Security researchers have given Microsoft more work to do as it prepares an upcoming IE (Internet Explorer) security fix. Yesterday, they disclosed a critical vulnerability in Microsoft's browser - the third flaw to be disclosed in the past week.

This bug is rated critical because it could allow an attacker to seize control of a victim's system, according to UK-based Computer Terrorism, which posted an advisory on the flaw.

The problem relates to the way that IE processes information using the createTextRange() method. By presenting the browser with specially crafted code, attackers could corrupt the system's memory and trick it into running unauthorised software.

Computer Terrorism did not release sample code showing how the bug works, but the security researchers did post some details of the problem to the Full Disclosure mailing list yesterday.

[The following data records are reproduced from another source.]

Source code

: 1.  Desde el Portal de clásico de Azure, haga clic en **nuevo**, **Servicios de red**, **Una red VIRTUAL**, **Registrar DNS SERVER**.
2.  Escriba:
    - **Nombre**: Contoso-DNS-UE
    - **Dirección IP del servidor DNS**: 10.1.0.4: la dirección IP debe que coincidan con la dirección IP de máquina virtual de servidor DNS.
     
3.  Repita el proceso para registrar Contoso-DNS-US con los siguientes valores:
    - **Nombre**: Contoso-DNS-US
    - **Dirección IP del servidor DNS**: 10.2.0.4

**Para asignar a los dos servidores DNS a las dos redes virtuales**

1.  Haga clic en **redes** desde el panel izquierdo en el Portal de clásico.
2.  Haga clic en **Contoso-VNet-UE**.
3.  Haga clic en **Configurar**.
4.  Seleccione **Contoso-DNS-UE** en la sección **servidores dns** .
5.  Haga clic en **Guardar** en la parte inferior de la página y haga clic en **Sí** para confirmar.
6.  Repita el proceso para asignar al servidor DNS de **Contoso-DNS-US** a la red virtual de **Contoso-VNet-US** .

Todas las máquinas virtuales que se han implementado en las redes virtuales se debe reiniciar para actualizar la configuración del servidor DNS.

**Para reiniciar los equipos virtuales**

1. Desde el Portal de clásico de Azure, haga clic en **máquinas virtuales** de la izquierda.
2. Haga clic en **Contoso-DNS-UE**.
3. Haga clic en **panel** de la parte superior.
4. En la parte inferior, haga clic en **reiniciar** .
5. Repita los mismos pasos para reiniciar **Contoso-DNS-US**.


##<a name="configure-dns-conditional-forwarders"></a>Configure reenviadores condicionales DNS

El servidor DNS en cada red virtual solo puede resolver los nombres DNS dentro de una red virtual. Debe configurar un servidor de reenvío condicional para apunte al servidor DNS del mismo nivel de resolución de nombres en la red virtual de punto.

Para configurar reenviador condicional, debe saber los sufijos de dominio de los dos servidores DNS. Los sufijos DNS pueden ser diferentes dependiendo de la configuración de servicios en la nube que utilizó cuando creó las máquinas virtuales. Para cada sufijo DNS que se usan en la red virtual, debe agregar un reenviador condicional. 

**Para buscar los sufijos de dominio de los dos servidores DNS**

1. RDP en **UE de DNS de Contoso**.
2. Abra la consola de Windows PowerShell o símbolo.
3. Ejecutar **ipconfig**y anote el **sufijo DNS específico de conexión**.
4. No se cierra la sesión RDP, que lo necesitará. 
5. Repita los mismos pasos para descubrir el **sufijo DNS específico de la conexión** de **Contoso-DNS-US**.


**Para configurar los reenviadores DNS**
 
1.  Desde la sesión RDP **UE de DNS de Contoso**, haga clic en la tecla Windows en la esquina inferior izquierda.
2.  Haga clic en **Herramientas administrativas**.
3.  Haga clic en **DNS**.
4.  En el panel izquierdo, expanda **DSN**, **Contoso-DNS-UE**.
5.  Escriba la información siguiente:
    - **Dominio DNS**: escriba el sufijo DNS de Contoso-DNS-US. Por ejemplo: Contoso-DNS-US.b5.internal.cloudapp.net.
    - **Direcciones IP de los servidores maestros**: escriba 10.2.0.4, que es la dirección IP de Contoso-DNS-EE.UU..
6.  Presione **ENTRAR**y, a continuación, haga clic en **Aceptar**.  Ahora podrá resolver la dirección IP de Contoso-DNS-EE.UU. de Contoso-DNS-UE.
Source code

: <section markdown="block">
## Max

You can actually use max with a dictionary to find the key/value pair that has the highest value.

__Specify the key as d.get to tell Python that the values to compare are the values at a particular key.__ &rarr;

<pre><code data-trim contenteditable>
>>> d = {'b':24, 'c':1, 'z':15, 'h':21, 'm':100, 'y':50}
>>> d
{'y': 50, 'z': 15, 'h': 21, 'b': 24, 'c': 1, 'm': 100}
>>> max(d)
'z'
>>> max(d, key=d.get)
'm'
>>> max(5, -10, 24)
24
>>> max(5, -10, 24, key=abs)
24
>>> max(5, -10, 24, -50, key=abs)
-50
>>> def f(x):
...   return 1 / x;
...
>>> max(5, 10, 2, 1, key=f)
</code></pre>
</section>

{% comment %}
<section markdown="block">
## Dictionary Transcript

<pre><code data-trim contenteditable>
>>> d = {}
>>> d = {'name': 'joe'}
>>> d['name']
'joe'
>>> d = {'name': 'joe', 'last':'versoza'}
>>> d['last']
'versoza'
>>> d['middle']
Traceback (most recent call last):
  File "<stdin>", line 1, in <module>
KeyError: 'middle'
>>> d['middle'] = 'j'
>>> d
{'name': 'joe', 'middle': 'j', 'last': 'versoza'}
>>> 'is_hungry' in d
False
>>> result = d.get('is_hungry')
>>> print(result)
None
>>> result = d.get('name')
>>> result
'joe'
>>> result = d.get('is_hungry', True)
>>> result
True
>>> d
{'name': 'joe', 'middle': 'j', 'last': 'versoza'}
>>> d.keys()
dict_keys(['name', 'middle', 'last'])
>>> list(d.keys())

The Computer Terrorism researchers said they had produced a "reliable proof of concept" for this vulnerability that had been tested on IE 6.0 and the new IE 7.0 beta 2.0 release running on the latest version of Windows XP.

Microsoft is working on a patch for the bug, according to Secunia, which has published an advisory on the vulnerability. Secunia rates the issue as "highly critical".

Microsoft has two other IE flaws to consider as it readies its next round of security patches, scheduled for 11 April.

One of these bugs, which was disclosed yesterday, is considered critical because it could also be used to seize control of a system. The second bug, published last Thursday, is considered less critical, but it can cause IE to crash.

This latest vulnerability appears to be the most significant of the three, because it can apparently be exploited without difficulty, according to one security researcher. "This seems very likely to be exploited soon," said Cesar Cerrudo, chief executive officer of security research firm Argeniss.

With the information that has already been made public about the createTextRange() flaw, "you can reproduce the IE crash and by playing with IE then you can build an exploit," Cerrudo said.

Microsoft confirmed on Tuesday that it is working on an IE security update. "That update is currently in our testing process and could come out as early as April," said Stephen Toulouse, a security program manager with Microsoft's security response centre. "However, there's no firm date".

Representatives from the company were not immediately available yesterday to comment on the createTextRange() vulnerability.